Textbook publishers are making progress on shifting their businesses from print to mostly digital products. Now comes the hard part: figuring out how to reverse revenue declines when your business is built on digital course offerings that are generally much cheaper than books.
Take Cengage, one of the largest education publishers. Digital products now comprise more than half of the Boston-based company’s total sales, and the same is also true within its higher education division, CEO Michael Hansen says in a recent interview at the company’s headquarters. However, Cengage’s total revenue is trending downward: the company reported about $1.47 billion in the fiscal year that ended in March, down from $1.63 billion in the previous year and $1.66 billion the year before that.
Other big publishers are dealing with similar challenges. For example, in 2016, digital products accounted for more than half the revenues in McGraw-Hill Education’s higher education and professional education businesses. At the same time, total companywide revenue declined in 2014, 2015, and 2016. (Meanwhile, education publisher Pearson saw its sales creep up by almost 2 percent from 2015 to 2016.)
“Our print revenues continue to decline, partly because we want them to decline because we’re substituting them with digital revenue,” Cengage’s Hansen says. Crossing that tipping point from mostly print to mostly digital revenues “is very important because at some point you’re going to get to that point where digital revenue outpaces the print decline.”

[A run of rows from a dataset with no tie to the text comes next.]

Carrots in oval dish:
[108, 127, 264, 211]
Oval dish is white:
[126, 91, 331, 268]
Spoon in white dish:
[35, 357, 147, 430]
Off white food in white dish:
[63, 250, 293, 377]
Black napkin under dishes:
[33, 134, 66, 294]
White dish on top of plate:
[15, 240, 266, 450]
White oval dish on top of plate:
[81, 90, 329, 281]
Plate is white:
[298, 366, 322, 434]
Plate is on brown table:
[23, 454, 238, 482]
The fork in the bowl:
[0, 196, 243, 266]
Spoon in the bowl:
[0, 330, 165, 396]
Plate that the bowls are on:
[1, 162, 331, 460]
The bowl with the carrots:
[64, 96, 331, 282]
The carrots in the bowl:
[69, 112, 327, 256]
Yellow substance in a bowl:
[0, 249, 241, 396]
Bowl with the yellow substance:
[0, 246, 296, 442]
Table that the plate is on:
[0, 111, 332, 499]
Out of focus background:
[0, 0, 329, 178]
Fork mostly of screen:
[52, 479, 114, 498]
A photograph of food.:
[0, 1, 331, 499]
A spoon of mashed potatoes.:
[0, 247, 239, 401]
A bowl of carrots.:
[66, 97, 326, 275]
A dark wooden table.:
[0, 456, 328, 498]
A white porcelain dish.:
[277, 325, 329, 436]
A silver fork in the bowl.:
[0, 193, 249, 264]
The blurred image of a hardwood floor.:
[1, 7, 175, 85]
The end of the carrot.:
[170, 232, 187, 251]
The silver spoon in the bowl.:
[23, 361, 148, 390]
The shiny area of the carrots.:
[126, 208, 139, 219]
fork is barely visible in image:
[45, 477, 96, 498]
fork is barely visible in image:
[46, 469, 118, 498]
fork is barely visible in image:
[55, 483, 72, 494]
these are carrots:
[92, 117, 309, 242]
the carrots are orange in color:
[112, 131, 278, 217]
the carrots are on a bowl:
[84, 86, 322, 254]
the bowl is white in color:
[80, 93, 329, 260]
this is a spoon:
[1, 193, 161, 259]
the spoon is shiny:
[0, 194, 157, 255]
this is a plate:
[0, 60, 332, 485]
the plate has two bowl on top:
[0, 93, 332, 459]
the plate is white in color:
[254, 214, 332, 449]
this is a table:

Hansen says he thinks Cengage can get there within two years, but we’ll see. The goal is to drive more volume—sell its digital products to more students than it has been able to convince to purchase textbooks.
“The exception has become that a student actually goes to a book store … and buys a new book,” Hansen says. Instead, many buy used books, share with classmates, or turn to other options—many of which don’t generate revenue for the publisher.
Now, Cengage’s pitch is that it will give students the same content in digital form, plus useful tools like online learning assessments, Hansen says.
“It’s much more than the book,” Hansen says, and “we’re giving it [to] them at a lower price point.”
There’s a larger, related trend at play here: Students are questioning the value of an expensive college degree itself, which means publishers must work even harder to demonstrate that their course materials are worth paying for, too, Hansen says.
“I think this has already become a big separation of the wheat from the chaff,” Hansen says. “We’re moving away from the automatic ‘if the professor adopts it, everybody has to buy it.’”
Cengage recently touted its efforts to make course materials more affordable, including launching a set of digital products that incorporate “open educational resources”—online materials that aren’t copyrighted and are free to use—and start at $25 per student per course.
Open educational resources are becoming more popular, but Hansen argues that the materials alone won’t suffice to fully instruct students. He says it’s important to package the freely available content with assessment questions, and someone must take care of updating the materials, such as when an election or other current events affect the teachings of a U.S. history course. Hansen’s comments are self-serving, of course, because Cengage does that work. It’s early though—Cengage’s products and services built around open educational resources make up less than 1 percent of the company’s total revenue, he says.
“We believe that open educational resources have a role in the ecosystem,” Hansen says. “But at the same time, we don’t believe that open educational resources are becoming the one and only way to teach students.”
As for artificial intelligence, virtual reality, blockchain, and other “avant-garde” technologies, as Hansen calls them, he thinks they’re “extremely powerful” and could impact education, but they’re not a focus for Cengage right now.
“Let’s just walk before we can run,” he says of the education industry overall. “Let’s just get basic innovation in the classroom.”
That’s where a big player like Cengage can play a role because it has long-established relationships with teachers and administrators, and the reach necessary to implement new technologies on a large scale, Hansen says. (In addition to developing software in-house, Cengage has acquired several edtech companies and digital products in recent years, including Learning Objects and Pathbrite’s Portfolio Learning Platform.)
The education industry has “got to innovate, but with a clear eye on what makes a difference for students, not innovation for innovation’s sake,” Hansen says. “Don’t give me, ‘Oh, everything is going to be driven by robots.’ No, no, right now we’ve got to make the adjunct faculty in Boise, ID, 10 percent more efficient in terms of what they teach. It’s much more pedestrian than revolutionary in that respect.”